▶ _What this exercise asks_:
1. From the South Central post, write out the passage from "We Need a Sanctuary" up to and including "am this morning.".
2. Render this sentence from the South Central post in Spanish: "The sheriffs and ICE agents left at about 9:00 am this morning."
3. Decide whether each statement agrees with the South Central post, answering yes or no and quoting the words that settle it: (a) The sheriffs came to the neighborhood at 6:00 am. (b) Eyewitnesses said at least five people were detained. (c) The sheriffs claimed to have an arrest warrant for a woman.

ICE Targets South Central

by Emergency Response Network Friday, Sep. 07, 2007 at 12:04 PM
sisepuedeamnistia@yahoo.com

Using the cover of the LA County Sheriff's Departments, ICE harrased and intimidated immigrant families in South Central

ICE Targets Families in South Central:

We Need a Sanctuary City in Los Angeles !!!

At 6:00 am this morning (9/6/07) the Los Angeles County Sheriffs Department came to the neighborhood at 93rd and Western in South Los Angeles . They were accompanied by federal ICE agents. According to residents in the neighborhood, the ICE agents went into at least 3 apartment complexes through the front gates, knocked on doors, tried to enter some apartments through windows, and hid in various locations around the neighborhood. At least two people were detained, according to eyewitnesses. The sheriffs claimed to have an arrest warrant for a man in one apartment. The sheriffs and ICE agents left at about 9:00 am this morning.

(Camera pose estimation data)
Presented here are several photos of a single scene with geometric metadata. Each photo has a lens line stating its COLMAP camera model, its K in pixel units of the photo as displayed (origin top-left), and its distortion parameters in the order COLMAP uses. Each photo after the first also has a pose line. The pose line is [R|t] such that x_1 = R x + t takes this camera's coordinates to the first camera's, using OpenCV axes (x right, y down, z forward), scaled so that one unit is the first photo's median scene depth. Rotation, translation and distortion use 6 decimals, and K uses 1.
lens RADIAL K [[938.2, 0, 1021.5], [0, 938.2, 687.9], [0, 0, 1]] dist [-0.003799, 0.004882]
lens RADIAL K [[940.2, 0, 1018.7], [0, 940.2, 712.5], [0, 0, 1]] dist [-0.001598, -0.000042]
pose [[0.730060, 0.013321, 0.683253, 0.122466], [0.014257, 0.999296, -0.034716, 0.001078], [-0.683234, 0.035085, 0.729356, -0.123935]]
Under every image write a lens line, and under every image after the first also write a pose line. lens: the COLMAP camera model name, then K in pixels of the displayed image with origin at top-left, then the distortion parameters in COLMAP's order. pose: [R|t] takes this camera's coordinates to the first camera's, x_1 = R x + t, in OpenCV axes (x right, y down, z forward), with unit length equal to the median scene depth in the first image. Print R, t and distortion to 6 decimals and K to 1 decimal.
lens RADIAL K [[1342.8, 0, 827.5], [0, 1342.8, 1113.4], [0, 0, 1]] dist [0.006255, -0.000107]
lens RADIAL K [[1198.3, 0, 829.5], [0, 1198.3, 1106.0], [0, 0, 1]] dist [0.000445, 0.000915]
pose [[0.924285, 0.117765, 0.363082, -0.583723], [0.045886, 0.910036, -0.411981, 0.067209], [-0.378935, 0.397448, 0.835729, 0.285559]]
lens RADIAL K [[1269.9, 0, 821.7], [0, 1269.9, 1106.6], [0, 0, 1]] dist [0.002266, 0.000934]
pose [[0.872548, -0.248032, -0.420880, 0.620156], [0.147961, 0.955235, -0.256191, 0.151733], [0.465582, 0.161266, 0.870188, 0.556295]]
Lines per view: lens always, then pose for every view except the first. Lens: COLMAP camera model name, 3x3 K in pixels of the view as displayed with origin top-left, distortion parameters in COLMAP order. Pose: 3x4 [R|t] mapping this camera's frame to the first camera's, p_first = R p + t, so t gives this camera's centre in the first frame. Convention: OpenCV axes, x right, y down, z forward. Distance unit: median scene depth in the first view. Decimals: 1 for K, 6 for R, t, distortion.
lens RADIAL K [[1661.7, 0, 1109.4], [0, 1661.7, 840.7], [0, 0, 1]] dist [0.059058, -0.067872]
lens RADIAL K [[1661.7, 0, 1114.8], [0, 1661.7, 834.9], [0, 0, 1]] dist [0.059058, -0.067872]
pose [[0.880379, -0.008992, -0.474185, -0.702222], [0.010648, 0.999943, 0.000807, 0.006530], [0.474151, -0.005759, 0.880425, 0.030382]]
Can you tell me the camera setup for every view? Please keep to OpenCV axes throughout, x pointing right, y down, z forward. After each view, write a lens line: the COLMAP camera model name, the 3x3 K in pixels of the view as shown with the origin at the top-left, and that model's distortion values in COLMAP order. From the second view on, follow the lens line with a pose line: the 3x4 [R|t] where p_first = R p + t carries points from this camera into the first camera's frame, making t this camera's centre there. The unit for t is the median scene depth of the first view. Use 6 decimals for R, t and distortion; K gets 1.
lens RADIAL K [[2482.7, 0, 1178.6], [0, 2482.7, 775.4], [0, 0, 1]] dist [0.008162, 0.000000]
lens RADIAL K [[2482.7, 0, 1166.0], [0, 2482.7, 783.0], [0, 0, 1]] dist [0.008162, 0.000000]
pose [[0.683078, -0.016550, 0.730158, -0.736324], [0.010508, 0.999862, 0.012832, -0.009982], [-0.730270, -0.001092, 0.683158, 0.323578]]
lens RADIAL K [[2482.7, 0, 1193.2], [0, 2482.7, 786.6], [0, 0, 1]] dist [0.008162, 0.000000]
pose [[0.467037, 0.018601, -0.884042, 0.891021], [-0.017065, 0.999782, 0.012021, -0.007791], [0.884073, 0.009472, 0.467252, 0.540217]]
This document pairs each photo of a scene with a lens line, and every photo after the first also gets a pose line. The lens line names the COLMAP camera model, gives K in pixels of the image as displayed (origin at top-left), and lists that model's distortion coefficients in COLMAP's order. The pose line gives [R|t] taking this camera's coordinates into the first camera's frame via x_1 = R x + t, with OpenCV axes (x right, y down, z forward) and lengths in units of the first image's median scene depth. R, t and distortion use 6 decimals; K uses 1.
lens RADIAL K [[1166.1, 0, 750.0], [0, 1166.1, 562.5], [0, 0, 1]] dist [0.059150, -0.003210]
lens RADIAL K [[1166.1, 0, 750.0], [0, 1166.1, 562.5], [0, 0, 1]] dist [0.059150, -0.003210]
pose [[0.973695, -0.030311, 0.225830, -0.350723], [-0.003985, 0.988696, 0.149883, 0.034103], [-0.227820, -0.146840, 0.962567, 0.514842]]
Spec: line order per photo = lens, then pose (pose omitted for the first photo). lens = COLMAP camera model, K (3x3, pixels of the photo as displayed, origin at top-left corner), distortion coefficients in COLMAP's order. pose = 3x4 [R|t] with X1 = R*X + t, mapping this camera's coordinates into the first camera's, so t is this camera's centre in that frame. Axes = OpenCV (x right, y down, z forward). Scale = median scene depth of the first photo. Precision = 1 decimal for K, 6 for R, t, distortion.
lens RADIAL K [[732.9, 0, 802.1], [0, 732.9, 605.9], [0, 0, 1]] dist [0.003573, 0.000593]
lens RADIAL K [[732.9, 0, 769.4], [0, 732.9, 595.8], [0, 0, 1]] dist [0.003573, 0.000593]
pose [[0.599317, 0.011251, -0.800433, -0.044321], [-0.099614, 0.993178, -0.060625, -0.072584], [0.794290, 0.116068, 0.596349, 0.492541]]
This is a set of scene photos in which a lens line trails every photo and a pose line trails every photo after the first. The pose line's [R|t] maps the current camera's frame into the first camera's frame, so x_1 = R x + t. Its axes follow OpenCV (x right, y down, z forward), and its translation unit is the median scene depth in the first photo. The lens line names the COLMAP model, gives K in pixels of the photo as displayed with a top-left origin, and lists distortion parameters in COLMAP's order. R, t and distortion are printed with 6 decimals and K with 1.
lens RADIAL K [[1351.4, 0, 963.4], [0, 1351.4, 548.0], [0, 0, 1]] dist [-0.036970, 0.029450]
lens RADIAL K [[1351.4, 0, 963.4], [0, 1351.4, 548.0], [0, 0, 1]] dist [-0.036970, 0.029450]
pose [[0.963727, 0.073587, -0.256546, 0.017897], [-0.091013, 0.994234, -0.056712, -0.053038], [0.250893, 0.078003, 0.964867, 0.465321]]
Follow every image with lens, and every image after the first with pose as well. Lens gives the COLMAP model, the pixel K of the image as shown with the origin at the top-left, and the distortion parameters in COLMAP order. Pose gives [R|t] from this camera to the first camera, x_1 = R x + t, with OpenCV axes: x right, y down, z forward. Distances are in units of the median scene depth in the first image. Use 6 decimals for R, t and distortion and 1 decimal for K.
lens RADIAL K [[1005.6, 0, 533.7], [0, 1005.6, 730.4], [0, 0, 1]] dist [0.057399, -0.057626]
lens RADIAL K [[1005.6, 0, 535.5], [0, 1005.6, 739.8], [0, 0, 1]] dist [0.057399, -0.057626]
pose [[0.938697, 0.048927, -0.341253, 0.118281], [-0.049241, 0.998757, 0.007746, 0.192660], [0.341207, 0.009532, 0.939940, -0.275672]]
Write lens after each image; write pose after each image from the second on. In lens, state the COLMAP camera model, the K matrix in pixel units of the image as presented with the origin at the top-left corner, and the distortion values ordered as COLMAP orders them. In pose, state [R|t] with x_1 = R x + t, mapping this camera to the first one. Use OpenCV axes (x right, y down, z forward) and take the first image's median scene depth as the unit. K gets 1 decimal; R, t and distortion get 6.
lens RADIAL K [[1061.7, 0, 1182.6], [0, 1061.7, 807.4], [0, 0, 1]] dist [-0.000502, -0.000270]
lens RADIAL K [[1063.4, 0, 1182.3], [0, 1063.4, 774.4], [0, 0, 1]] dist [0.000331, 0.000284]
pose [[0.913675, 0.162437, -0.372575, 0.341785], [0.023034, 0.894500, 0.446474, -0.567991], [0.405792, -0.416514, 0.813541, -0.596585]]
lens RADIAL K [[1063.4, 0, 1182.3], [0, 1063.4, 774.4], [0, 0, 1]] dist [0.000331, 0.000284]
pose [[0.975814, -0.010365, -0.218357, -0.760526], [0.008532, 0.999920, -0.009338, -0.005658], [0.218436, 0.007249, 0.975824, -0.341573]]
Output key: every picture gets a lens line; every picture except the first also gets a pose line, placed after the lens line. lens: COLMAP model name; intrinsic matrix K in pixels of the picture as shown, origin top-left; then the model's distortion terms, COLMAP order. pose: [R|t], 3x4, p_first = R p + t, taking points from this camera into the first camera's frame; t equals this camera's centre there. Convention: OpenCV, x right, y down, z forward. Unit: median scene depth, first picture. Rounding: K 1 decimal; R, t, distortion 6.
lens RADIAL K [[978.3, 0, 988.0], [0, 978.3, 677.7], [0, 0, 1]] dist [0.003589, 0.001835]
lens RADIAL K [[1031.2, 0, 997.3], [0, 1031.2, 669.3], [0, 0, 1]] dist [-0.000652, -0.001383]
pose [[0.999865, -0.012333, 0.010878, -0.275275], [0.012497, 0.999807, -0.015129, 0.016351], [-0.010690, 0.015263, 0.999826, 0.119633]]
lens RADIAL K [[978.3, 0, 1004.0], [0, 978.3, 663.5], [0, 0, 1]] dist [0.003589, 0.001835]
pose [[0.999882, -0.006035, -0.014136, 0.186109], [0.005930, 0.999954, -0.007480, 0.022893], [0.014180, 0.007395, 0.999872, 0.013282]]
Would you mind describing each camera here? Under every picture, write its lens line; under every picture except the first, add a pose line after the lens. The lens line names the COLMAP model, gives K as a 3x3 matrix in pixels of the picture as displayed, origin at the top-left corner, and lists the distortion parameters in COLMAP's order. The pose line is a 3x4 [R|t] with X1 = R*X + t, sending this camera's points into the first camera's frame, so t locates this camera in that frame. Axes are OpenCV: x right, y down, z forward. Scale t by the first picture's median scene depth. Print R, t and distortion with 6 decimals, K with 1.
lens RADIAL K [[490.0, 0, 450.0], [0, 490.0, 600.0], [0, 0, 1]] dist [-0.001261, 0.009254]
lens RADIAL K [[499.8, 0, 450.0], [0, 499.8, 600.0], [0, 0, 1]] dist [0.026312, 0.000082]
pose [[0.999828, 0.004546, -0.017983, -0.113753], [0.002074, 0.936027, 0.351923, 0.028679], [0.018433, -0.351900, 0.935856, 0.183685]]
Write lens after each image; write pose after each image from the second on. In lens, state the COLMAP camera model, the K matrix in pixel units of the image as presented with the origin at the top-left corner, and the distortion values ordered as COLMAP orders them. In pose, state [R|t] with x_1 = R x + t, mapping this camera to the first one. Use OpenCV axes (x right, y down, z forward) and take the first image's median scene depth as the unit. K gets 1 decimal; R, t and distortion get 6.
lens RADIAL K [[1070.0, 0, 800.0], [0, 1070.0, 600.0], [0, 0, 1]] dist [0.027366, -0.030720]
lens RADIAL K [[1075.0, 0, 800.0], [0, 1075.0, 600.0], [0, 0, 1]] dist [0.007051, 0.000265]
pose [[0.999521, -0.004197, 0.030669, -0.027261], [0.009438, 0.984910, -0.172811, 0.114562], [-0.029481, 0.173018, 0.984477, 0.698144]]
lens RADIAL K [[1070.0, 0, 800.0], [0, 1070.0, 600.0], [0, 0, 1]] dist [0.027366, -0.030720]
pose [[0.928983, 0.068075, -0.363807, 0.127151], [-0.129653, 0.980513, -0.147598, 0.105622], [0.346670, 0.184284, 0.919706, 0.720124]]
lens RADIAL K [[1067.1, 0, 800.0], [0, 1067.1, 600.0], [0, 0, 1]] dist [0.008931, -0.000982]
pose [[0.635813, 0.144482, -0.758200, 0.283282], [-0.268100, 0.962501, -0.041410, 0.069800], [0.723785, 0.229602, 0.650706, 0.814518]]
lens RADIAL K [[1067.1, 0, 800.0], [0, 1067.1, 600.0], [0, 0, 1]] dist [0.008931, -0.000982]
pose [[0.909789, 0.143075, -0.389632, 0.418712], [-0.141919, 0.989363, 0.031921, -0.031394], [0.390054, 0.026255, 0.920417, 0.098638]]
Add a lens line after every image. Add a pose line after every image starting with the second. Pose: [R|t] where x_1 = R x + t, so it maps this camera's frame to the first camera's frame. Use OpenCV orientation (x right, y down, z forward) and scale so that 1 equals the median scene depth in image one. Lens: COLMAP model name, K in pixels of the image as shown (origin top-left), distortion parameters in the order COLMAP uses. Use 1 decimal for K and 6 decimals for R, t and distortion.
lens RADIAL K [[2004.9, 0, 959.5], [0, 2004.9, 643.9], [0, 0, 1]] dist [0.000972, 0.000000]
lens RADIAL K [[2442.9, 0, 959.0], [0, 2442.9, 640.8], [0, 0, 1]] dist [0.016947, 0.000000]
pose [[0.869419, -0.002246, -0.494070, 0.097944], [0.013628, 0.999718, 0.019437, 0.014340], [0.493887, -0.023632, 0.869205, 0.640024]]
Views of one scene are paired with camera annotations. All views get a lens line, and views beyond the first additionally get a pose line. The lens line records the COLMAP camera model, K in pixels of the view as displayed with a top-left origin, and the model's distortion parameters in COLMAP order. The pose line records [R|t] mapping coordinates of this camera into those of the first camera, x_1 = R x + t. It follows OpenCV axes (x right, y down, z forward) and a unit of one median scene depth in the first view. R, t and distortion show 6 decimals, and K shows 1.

▶ _Solved problems_:
1.
We Need a Sanctuary City in Los Angeles !!!

At 6:00 am this morning (9/6/07) the Los Angeles County Sheriffs Department came to the neighborhood at 93rd and Western in South Los Angeles . They were accompanied by federal ICE agents. According to residents in the neighborhood, the ICE agents went into at least 3 apartment complexes through the front gates, knocked on doors, tried to enter some apartments through windows, and hid in various locations around the neighborhood. At least two people were detained, according to eyewitnesses. The sheriffs claimed to have an arrest warrant for a man in one apartment. The sheriffs and ICE agents left at about 9:00 am this morning.

2. Los alguaciles y los agentes de ICE se retiraron esta mañana alrededor de las 9:00 am.

3.
(a) Yes: "At 6:00 am this morning (9/6/07) the Los Angeles County Sheriffs Department came to the neighborhood at 93rd and Western in South Los Angeles ."
(b) No: "At least two people were detained, according to eyewitnesses."
(c) No: "The sheriffs claimed to have an arrest warrant for a man in one apartment."